**STUDY TEXT:**
Blog posts tend to present a point of view – whether to preach to the choir, promote it to unbelievers, stir up trouble, or simply add detail or a fresh angle to an existing narrative. Seldom do they ask questions.

My own instincts — in line with Madhyamaka as I briefly encountered it in the teachings of Elizabeth Mattis-Namgyel — lead me to leave some kinds of questions open: I use my DoubleQuotes format to set the juices flowing, by providing nudges to thought rather than outright statements – but on this occasion I have a question to ask, and as it’s too long for Twitter I’ll post it here.

**

Here’s my question. Juhayman al-Utaybi believed one of his companions, Muhammad al-Qahtani, was the Mahdi, the awaited Coming One of Islam — and that, in our authors’ words, “consecrating him [al-Qahtani] in Mecca on the turn of the hijra century” would ”precipitate the end of the world”.

In my view, a great deal rests on that simple word, “precipitate”. Would “usher in” do as well? Or “mark the beginning of” perhaps? Or is the idea of forcing the hand of God present, as it is in Reuven Paz’ phrase, “hot-wiring the apocalypse”?

There’s a lot riding on that issue: whether or not it is possible to force the hand of God, to accelerate destiny, to hasten apocalypse.

**DATA SECTION:**

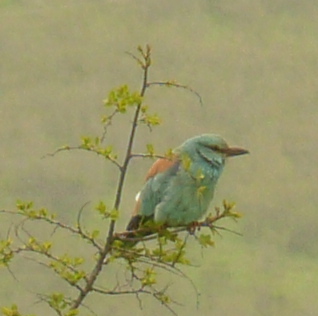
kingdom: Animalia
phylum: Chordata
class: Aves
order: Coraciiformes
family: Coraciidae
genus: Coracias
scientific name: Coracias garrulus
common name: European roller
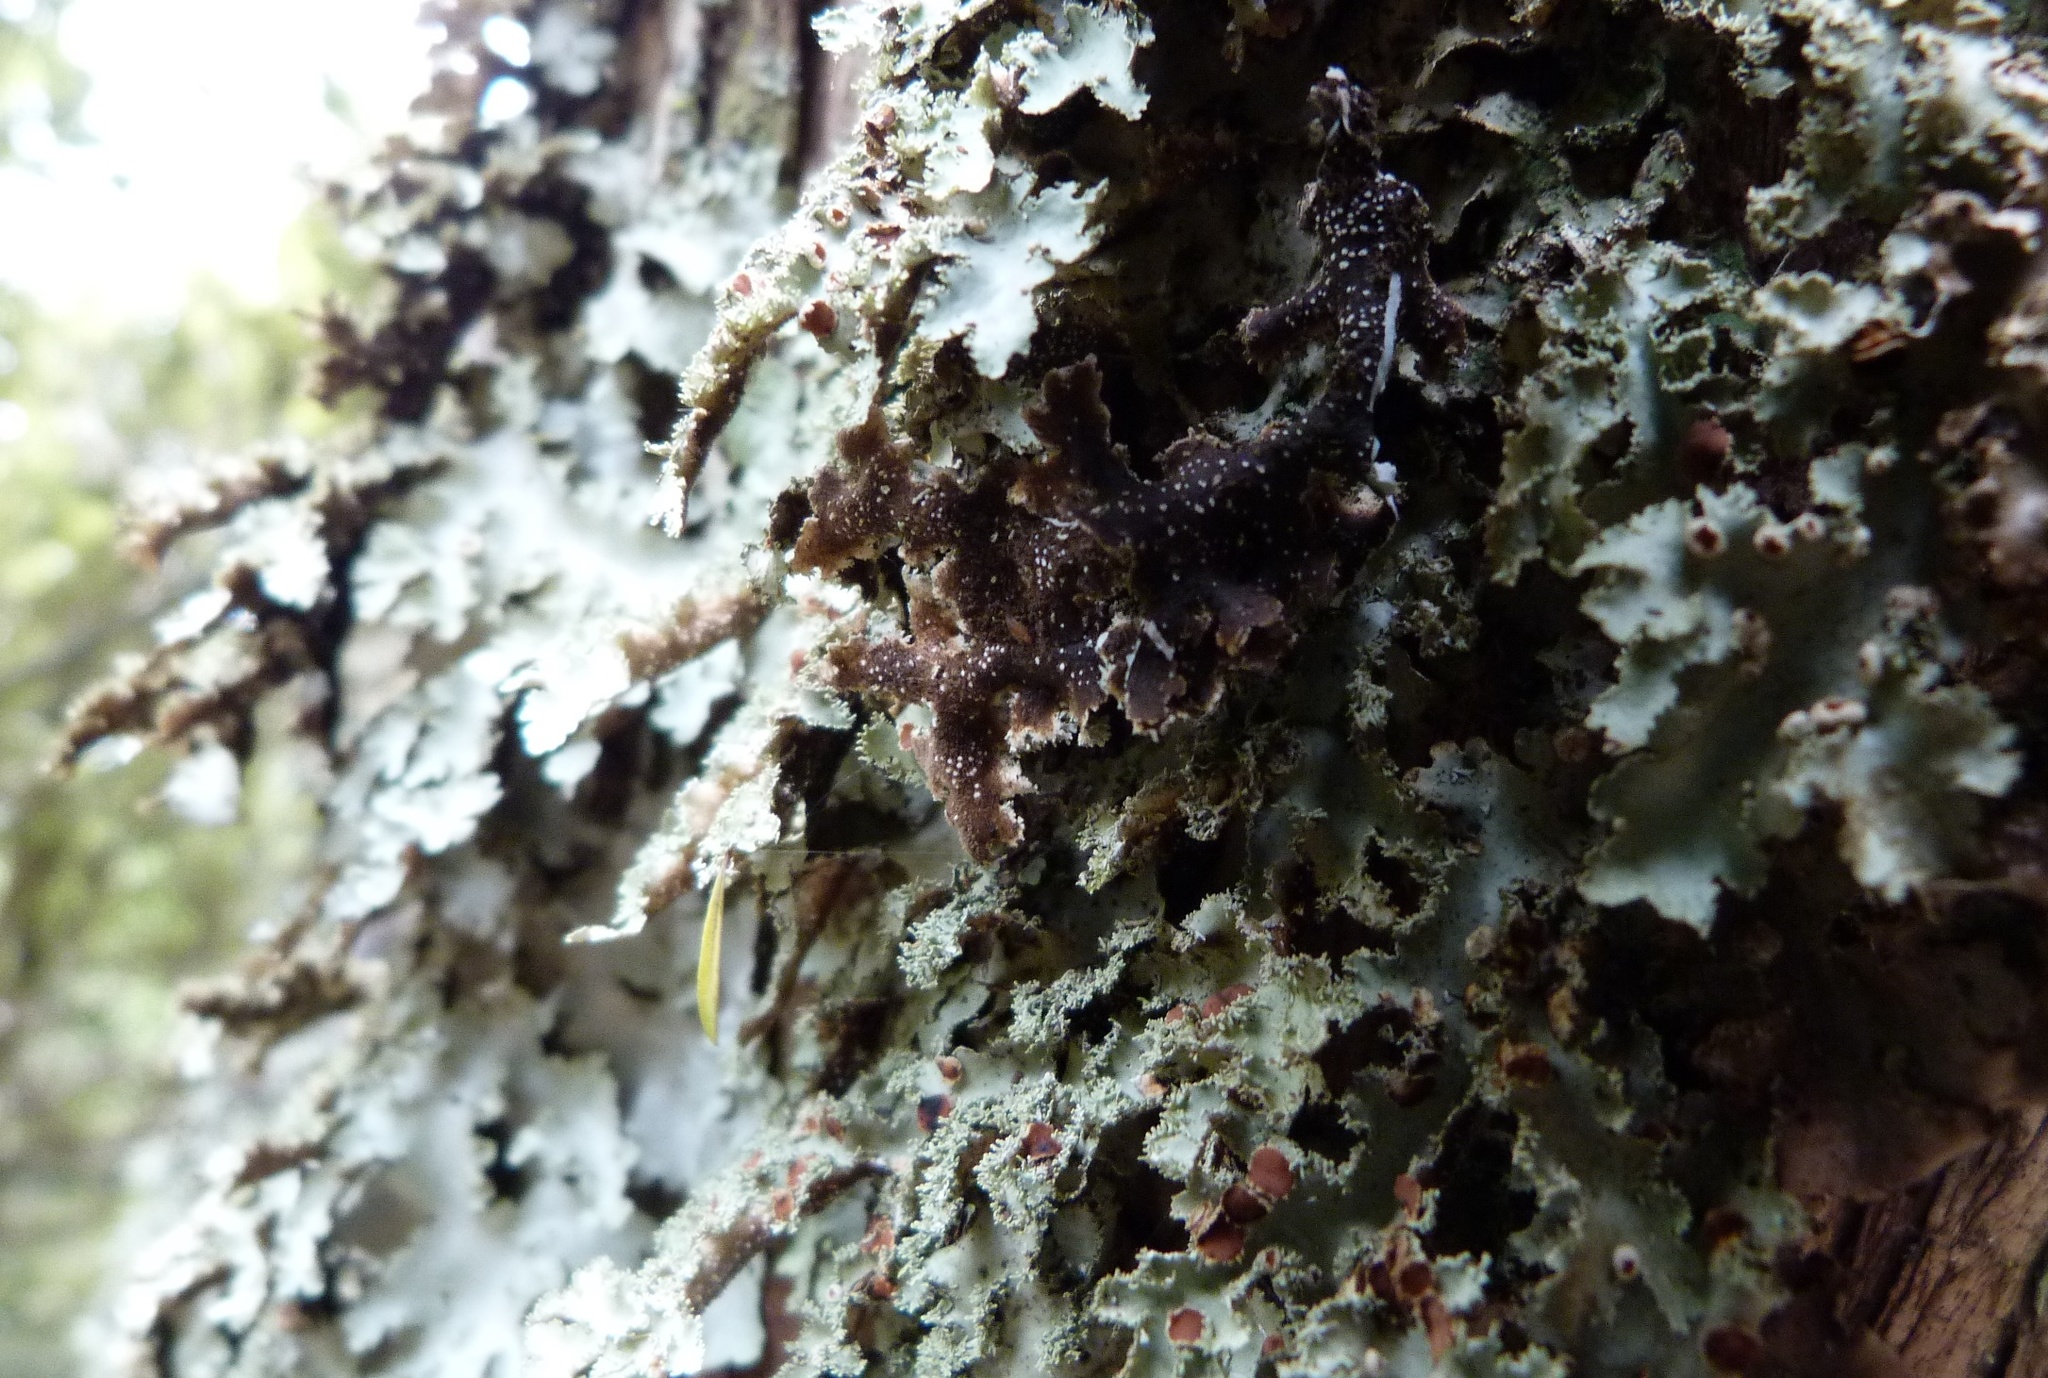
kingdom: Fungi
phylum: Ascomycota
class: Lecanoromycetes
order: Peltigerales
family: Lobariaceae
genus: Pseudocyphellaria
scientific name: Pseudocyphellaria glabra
--
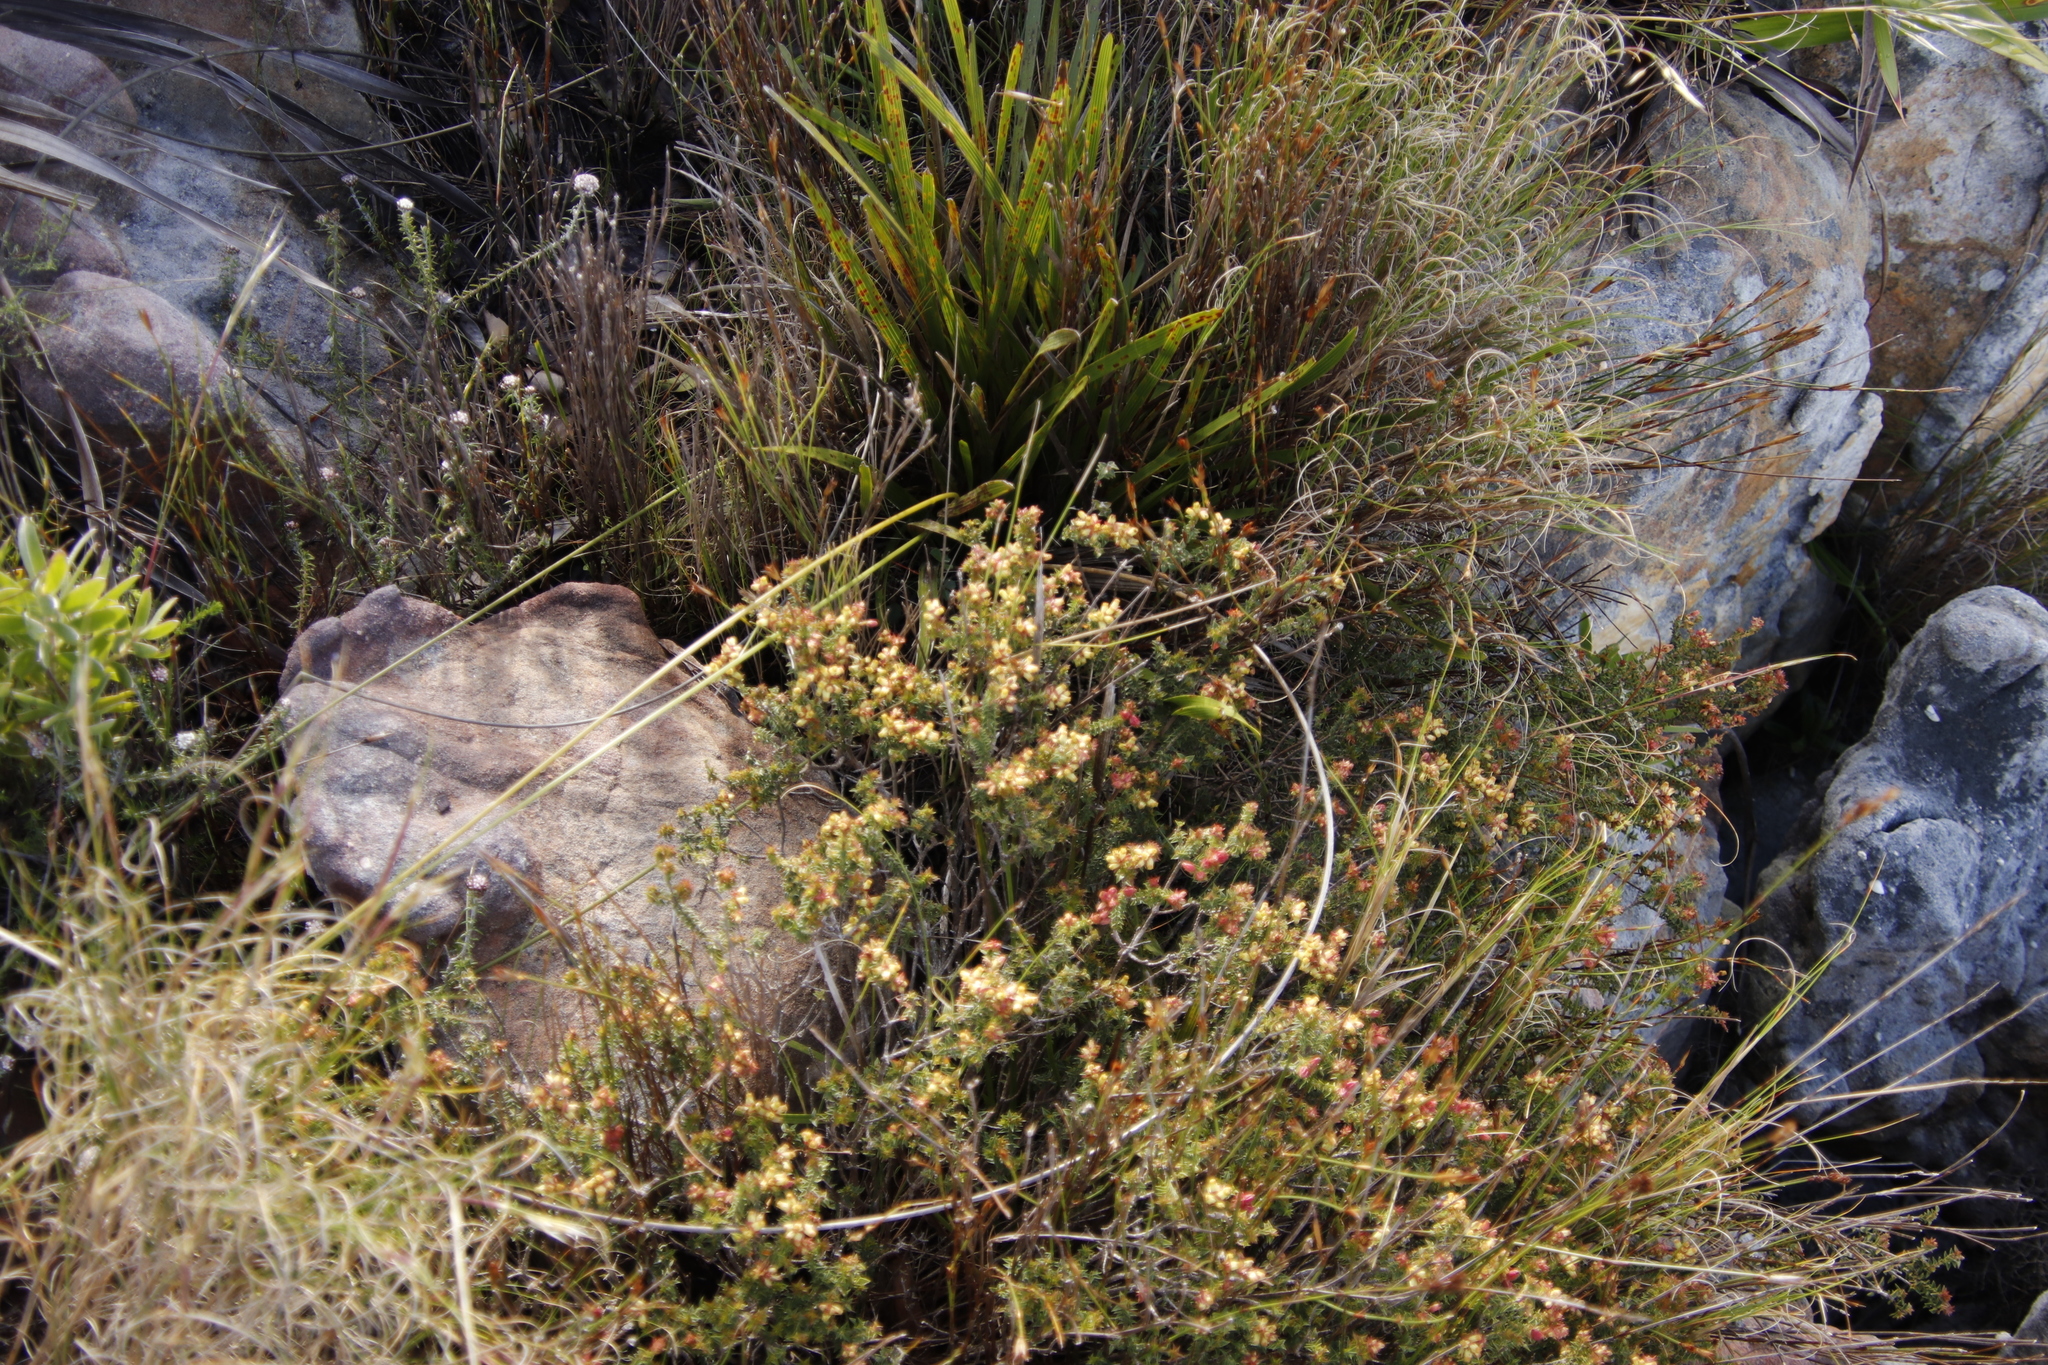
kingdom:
...
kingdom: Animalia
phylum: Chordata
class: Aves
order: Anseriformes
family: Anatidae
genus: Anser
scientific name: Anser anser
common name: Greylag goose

**WORK REQUEST 1:**
Translate this sentence from the blog post into Spanish: "There’s a lot riding on that issue: whether or not it is possible to force the hand of God, to accelerate destiny, to hasten apocalypse."
**WORK REQUEST 2:**
Update the blog post, starting with "Blog posts tend" and going on through "they ask questions.", so that "point of view" becomes "position".
The rows are separate material and are not connected to the blog post.

**EXERCISE SOLUTION 1:**
Hay mucho en juego en esa cuestión: si es posible o no forzar la mano de Dios, acelerar el destino, apresurar el apocalipsis.

**EXERCISE SOLUTION 2:**
Blog posts tend to present a position – whether to preach to the choir, promote it to unbelievers, stir up trouble, or simply add detail or a fresh angle to an existing narrative. Seldom do they ask questions.